Num destes programas televisivos que simulam uma discussão democrática com a participação de comuns cidadãos que telefonam a distribuir bitaites, ouvi algo que me deixou perplexo. Falava-se sobre a falta de médicos nos hospitais do estado e o conflito entre a prática privada e o serviço público. Quando um médico de trinta e poucos anos telefona e se defende dizendo que ganha muito mais trabalhando no privado, os participantes seguintes caíram-lhe em cima. Uma senhora insultou-o, que devia ter vergonha. Um antigo combatente comparou o seu serviço em prol da nação (palavras dele) ao médico, conferindo à profissão médica contornos de trabalho em nome de uma causa superior a que o indivíduo se entrega de corpo e alma, abdicando das suas necessidades pessoais.
Tenho más notícias para estes senhores. O médico é uma pessoa normal, com necessidades e desejos comuns à maioria da população. O trabalho de um médico pertence-lhe e ele tem o direito de o vender a quem quiser e pelo preço que bem entender. Ele escolhe seguir um código deontológico, mas isso não dá o direito a seja quem for exigir-lhe que trabalhe em prol de um abstracto bem comum.
Pensam, estes senhores, que o trabalho alheio lhes pertence. É a mentalidade opressiva do PRaEC (Processo Revolucionário ainda Em Curso).
4 comentários:
O problema é quando os hospitais se queixam de falta de médicos e contratam empresas privadas para colmatar as falhas. E quem é que essas empresas contratam? Muitas vezes contratam os próprios médicos que trabalham nesse hospital, só que pagando muito mais. Não faria mais sentido aumentar o salário aos médicos do que fazer outsourcing com os próprios médicos da casa? Nem falo da questão ética de conflito de interesse que isto causa aos médicos, mas que é uma questão de má gestão de fundos, sem dúvida que é.
E seria o mais lógico. Se precisas que os médicos lá estejam, paga mais e exige, contratualmente, a exclusividade se o desejares. Mas o médico tem que concordar.
Infelizmente esta é uma questão que está mal desde o início...
Esta contratação é só para tapar buracos, principalmente nas urgência (onde se nota mais) enquanto nas consultas as listas de espera aumenta, aumentam, aumentam...
Também não acho que pedir aos médicos para fazer mais (mesmo pagando) seja o caminho certo! Há alguns que fazem bem mais de 60h por semana pelo que mais também é complicado...

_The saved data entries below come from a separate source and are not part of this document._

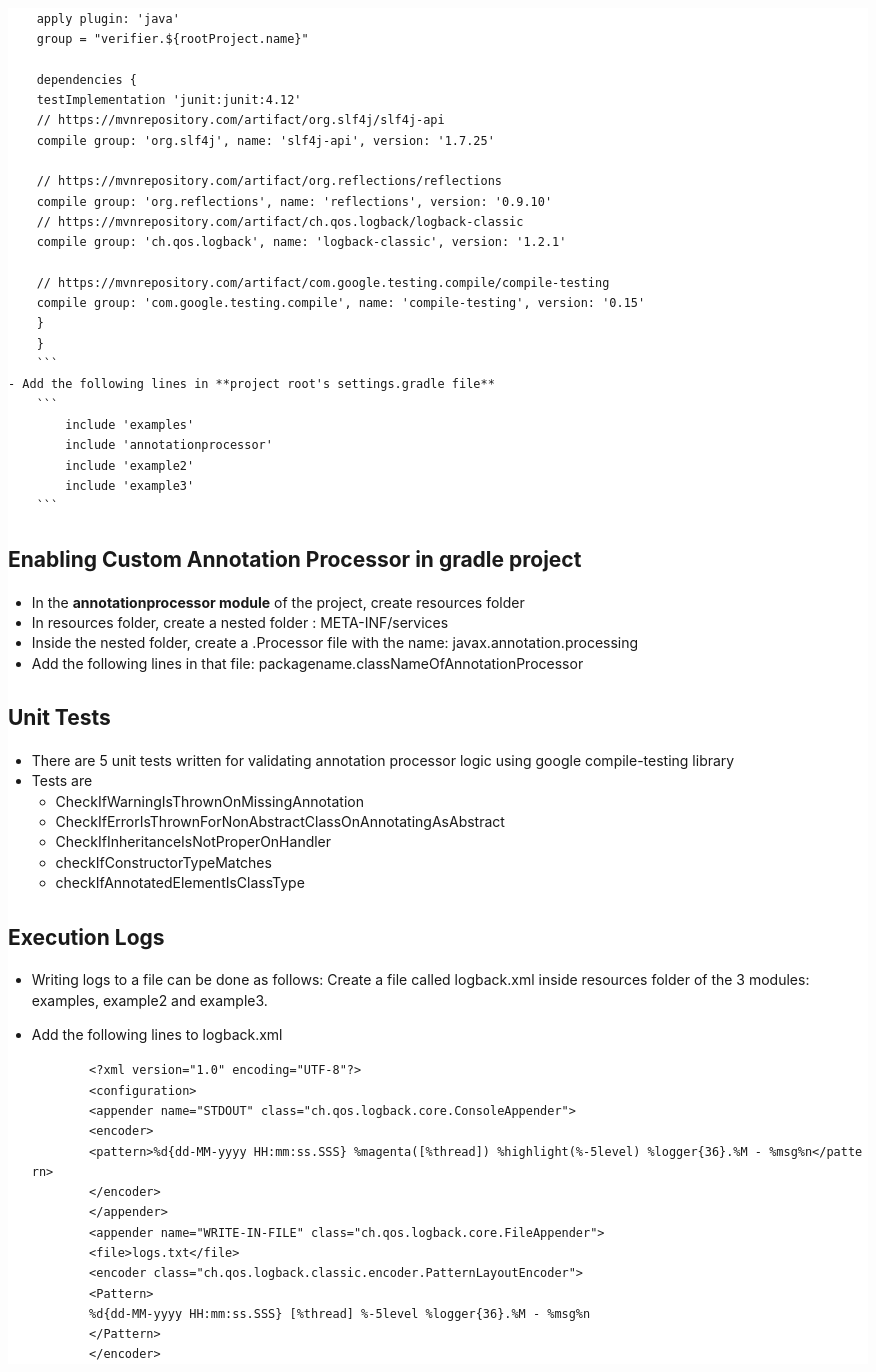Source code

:         apply plugin: 'java'
        group = "verifier.${rootProject.name}"
        
        dependencies {
        testImplementation 'junit:junit:4.12'
        // https://mvnrepository.com/artifact/org.slf4j/slf4j-api
        compile group: 'org.slf4j', name: 'slf4j-api', version: '1.7.25'
        
        // https://mvnrepository.com/artifact/org.reflections/reflections
        compile group: 'org.reflections', name: 'reflections', version: '0.9.10'
        // https://mvnrepository.com/artifact/ch.qos.logback/logback-classic
        compile group: 'ch.qos.logback', name: 'logback-classic', version: '1.2.1'
        
        // https://mvnrepository.com/artifact/com.google.testing.compile/compile-testing
        compile group: 'com.google.testing.compile', name: 'compile-testing', version: '0.15'
        }
        }
        ```
    - Add the following lines in **project root's settings.gradle file**
        ```
            include 'examples'
            include 'annotationprocessor'
            include 'example2'
            include 'example3'
        ```
        
## Enabling Custom Annotation Processor in gradle project
 - In the **annotationprocessor module** of the project, create resources folder
 - In resources folder, create a nested folder : META-INF/services
 - Inside the nested folder, create a .Processor file with the name: javax.annotation.processing
 - Add the following lines in that file: packagename.classNameOfAnnotationProcessor


## Unit Tests
 - There are 5 unit tests written for validating annotation processor logic using google compile-testing library
 - Tests are
     - CheckIfWarningIsThrownOnMissingAnnotation
     - CheckIfErrorIsThrownForNonAbstractClassOnAnnotatingAsAbstract
     - CheckIfInheritanceIsNotProperOnHandler
     - checkIfConstructorTypeMatches
     - checkIfAnnotatedElementIsClassType

## Execution Logs
- Writing logs to a file can be done as follows: Create a file called logback.xml inside resources folder of the 3 modules: examples, example2 and example3.
- Add the following lines to logback.xml

    ```
            <?xml version="1.0" encoding="UTF-8"?>
            <configuration>
            <appender name="STDOUT" class="ch.qos.logback.core.ConsoleAppender">
            <encoder>
            <pattern>%d{dd-MM-yyyy HH:mm:ss.SSS} %magenta([%thread]) %highlight(%-5level) %logger{36}.%M - %msg%n</pattern>
            </encoder>
            </appender>
            <appender name="WRITE-IN-FILE" class="ch.qos.logback.core.FileAppender">
            <file>logs.txt</file>
            <encoder class="ch.qos.logback.classic.encoder.PatternLayoutEncoder">
            <Pattern>
            %d{dd-MM-yyyy HH:mm:ss.SSS} [%thread] %-5level %logger{36}.%M - %msg%n
            </Pattern>
            </encoder>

Na minha opinião a abordagem teria que ter 2 vertentes: 1º pôr os médicos que lá estão todos a trabalhar, em vez de estarem a cumprir horário (e não, aquela questão de picarem o ponto com a máquina de ler impressões digitais não resolve nada); 2º permitir a entrada de mais especialistas no quadro.
Não vejo vontade nem num sentido nem noutro...
PS: Acho ainda mais ridículo, fugindo um pouco (ou não) à questão de em alguns sítios (alguns hospitais do Porto, por exemplo) os médicos do INEM receberem pouco mais que uma mulher da limpeza por hora... Chegam a pagar-lhes 10-15€ por cada hora de trabalho...
Isto, penso eu, é primeiramente uma questão de péssima organização. Não existindo sistemas eficientes de triagem, todo o trabalho sofre atrasos; isto falando nas urgências. Quanto às consultas, que tal ser aplicado um sistema de contratos por objectivos, em que o número e a qualidade do serviço serviriam de mote ao pagamento de salários num sistema de níveis. As consultas aí aumentariam consideravelmente; ter-se-ia apenas de ponderar o número de consultas de cada nível, por cada especialidade, de forma a ser um sistema o mais justo possível.